Instruction 1
Could you copy the post about putting node.js in front of CouchApp word for word, in full?

** Document section follows **

I'm expecting to write well less than 100 lines of node.js code to interface in front of CouchApp. Basically, it will just provide a quick lookup into the routes, and switch between two CouchApp handlers for certain pages depending on if the user is authenticated (Eg: if you look at profile of user Y, it woudl be good to know if you're logged in as user Y and thus can edit the profile, or are some other user, and thus see only the public info for user Y.) Also, to pull results from a couple lists or shows and compose them into a single page, which has to be done outside of CouchApp... but really isn't very complicated.

The caching bit will simply be checking to see if the etag for a page in couchapp is in redis, if it is, update its TTL to keep it fresh and send it to the user, if it isn't then get the full/new page from CouchApp, push it into redis and send it along. This will be problematic if the APIs for redis and couchapp are sychronous in their node.js drivers. Will have to check on that.

Anyway, like I said, I'd be interested in hearing of a good replacement for node.js.

Just need something I can write a simple caching, routing code in... have looked at webmachine a bit, and it might be better... not sure I can pull erlang out of the couch an run it, though.

Twisted may also be a possibility.

** End of Document section **
** Materials provided follows **

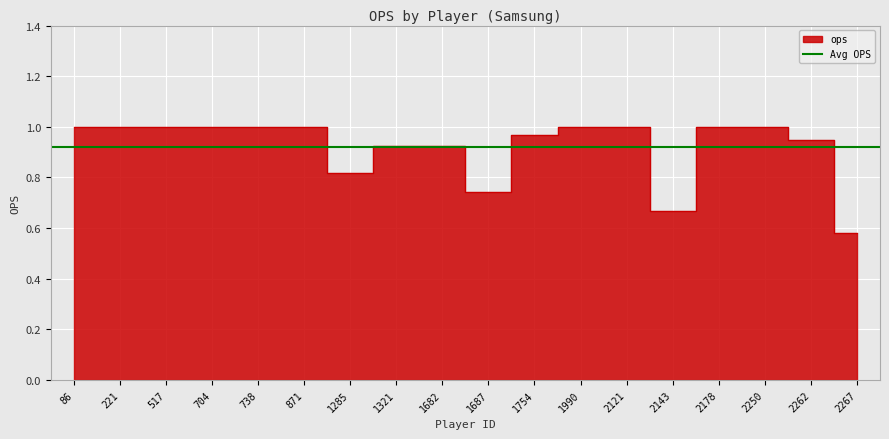

What is the difference between the maximum and minimum values?

0.4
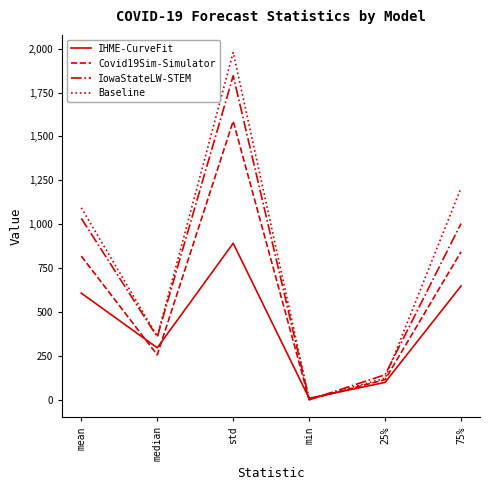

Which category has the highest value across all series?

std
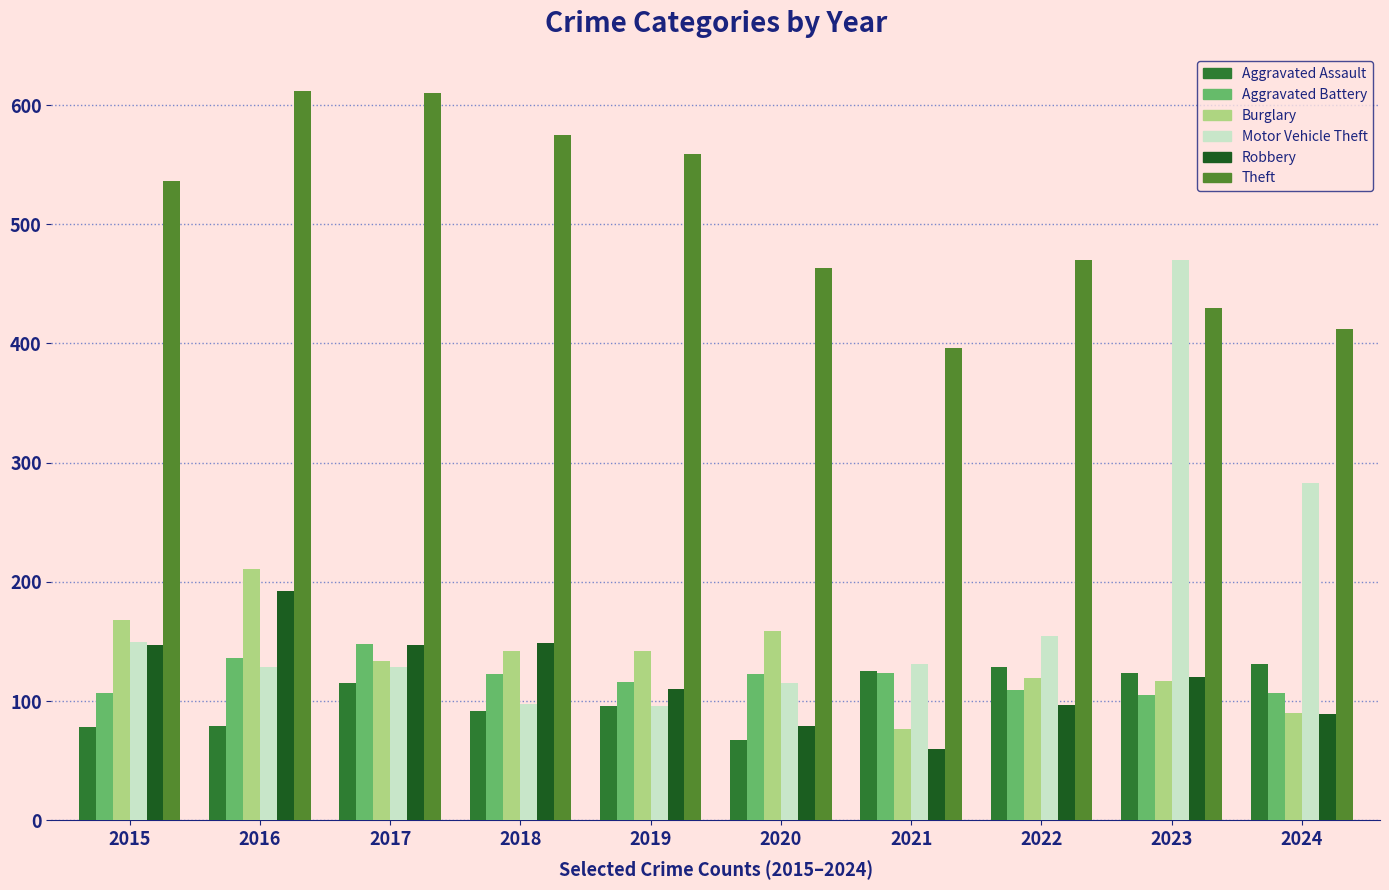

What is the minimum value for Robbery?

60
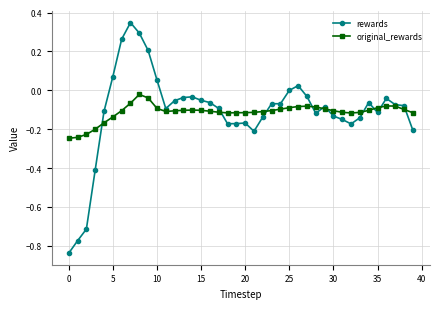

True or false: original_rewards has more than 0 interior local peaks.

True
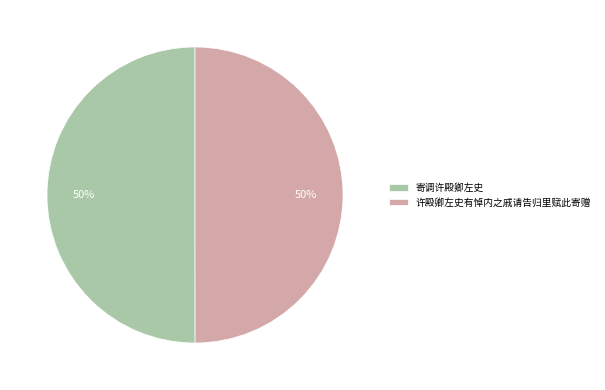

To the nearest percent, what is the combined percentage of 许殿卿左史有悼内之戚请告归里赋此寄赠 and 寄调许殿卿左史?

100%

** End of Materials provided **

Instruction 2
Will you repeat the records word for word from the line with "What is the minimum value for Robbery?" through the end of the records, both ends included, leaving the pictures out of your answer?

Exercise answer 1
I'm expecting to write well less than 100 lines of node.js code to interface in front of CouchApp. Basically, it will just provide a quick lookup into the routes, and switch between two CouchApp handlers for certain pages depending on if the user is authenticated (Eg: if you look at profile of user Y, it woudl be good to know if you're logged in as user Y and thus can edit the profile, or are some other user, and thus see only the public info for user Y.) Also, to pull results from a couple lists or shows and compose them into a single page, which has to be done outside of CouchApp... but really isn't very complicated.

The caching bit will simply be checking to see if the etag for a page in couchapp is in redis, if it is, update its TTL to keep it fresh and send it to the user, if it isn't then get the full/new page from CouchApp, push it into redis and send it along. This will be problematic if the APIs for redis and couchapp are sychronous in their node.js drivers. Will have to check on that.

Anyway, like I said, I'd be interested in hearing of a good replacement for node.js.

Just need something I can write a simple caching, routing code in... have looked at webmachine a bit, and it might be better... not sure I can pull erlang out of the couch an run it, though.

Twisted may also be a possibility.

Exercise answer 2
What is the minimum value for Robbery?

60

True or false: original_rewards has more than 0 interior local peaks.

True

To the nearest percent, what is the combined percentage of 许殿卿左史有悼内之戚请告归里赋此寄赠 and 寄调许殿卿左史?

100%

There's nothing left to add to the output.